Justin took a few limping steps, and Arc felt a wave of relief. Regardless of her strangeness and the reason for her presence in the forest, he and Justin had really lucked out of a rotten situation.
She grabbed a pack and an instrument case from the base of the tree and swung the containers onto her back.
“You don’t have to run off!” Justin hefted his pack and slipped his arms through the straps.
“Says who? I don’t know you. You might be perverts or creepers.”
“Well, we’re not. We’re nice guys, actually,” Justin retorted.
“Exactly what a pervert would say,” she called. Arc thought he heard amusement in her voice but couldn’t be sure.
“Sorry you think we’re perverts, but thanks for your help.” Justin fanned his hands around his mouth to help his voice carry across the increasing distance between them.

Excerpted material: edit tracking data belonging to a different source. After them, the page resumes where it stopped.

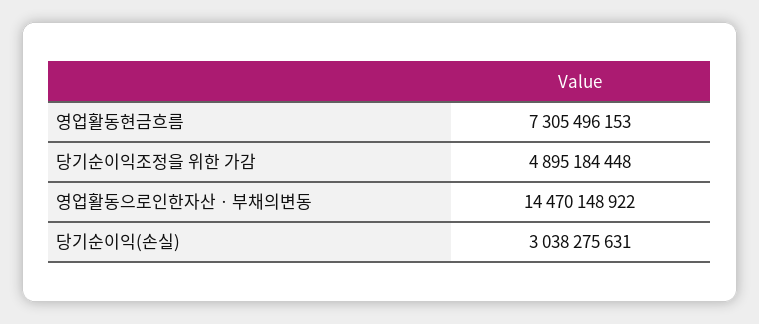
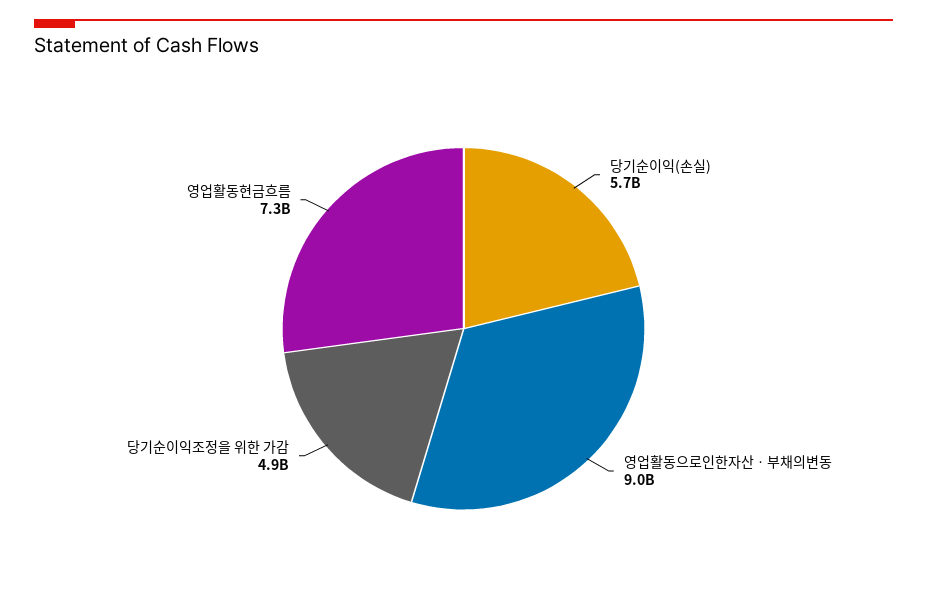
영업활동으로인한자산ㆍ부채의변동: 14470148922 -> 9000000000
당기순이익(손실): 3038275631 -> 5700000000

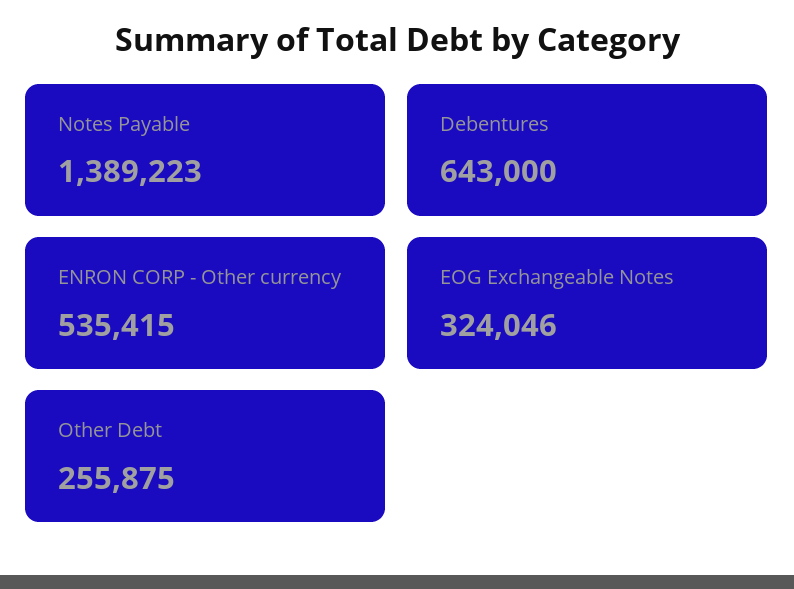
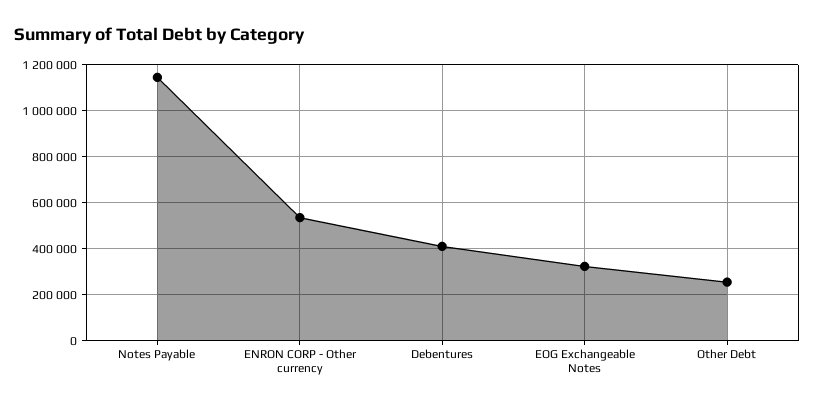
Notes Payable: 1389223 -> 1150000
Debentures: 643000 -> 400000

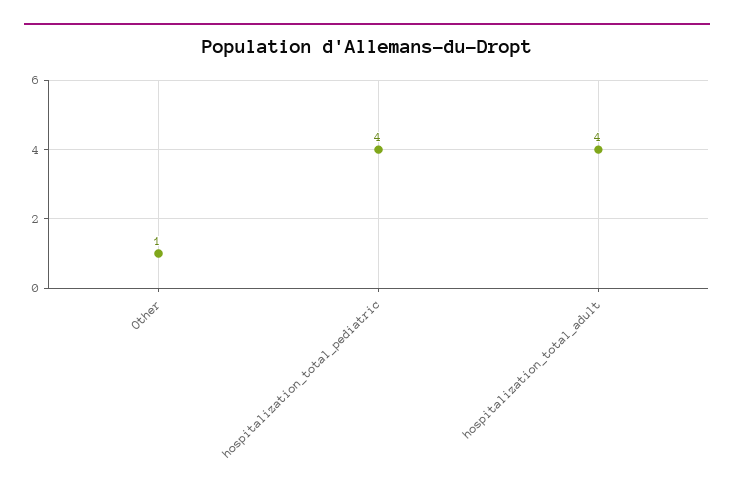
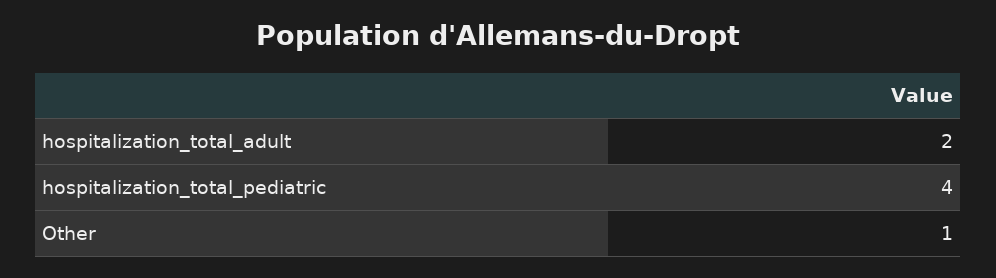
hospitalization_total_adult: 4 -> 2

“You’re welcome. Be more careful!” she shouted back. She waved a hand as she turned and strode away with surprising speed for someone so small.
The two men stared after her until she disappeared into the trees. “Huh,” Arc muttered. “That was strange.” Though a fan of interesting people, he didn’t know what to make of the puzzling encounter.
“It really was,” Justin agreed.
“There’s something about her . . .” Arc rubbed his chin.
Arc shrugged. “Anyway. You’re good to walk?”
“It hurts, but I can make it to the cart.”
“Good. I should be able to find a clinic or something where I can dump you off. Then I can go enjoy that bubble bath.”
Justin snorted. “Now it’s a bubble bath?”
Arc laughed, glad his friend had caught that detail. “Of course. I’m worth the extra effort.”
“If you were any other guy, that kind of joke would not work.”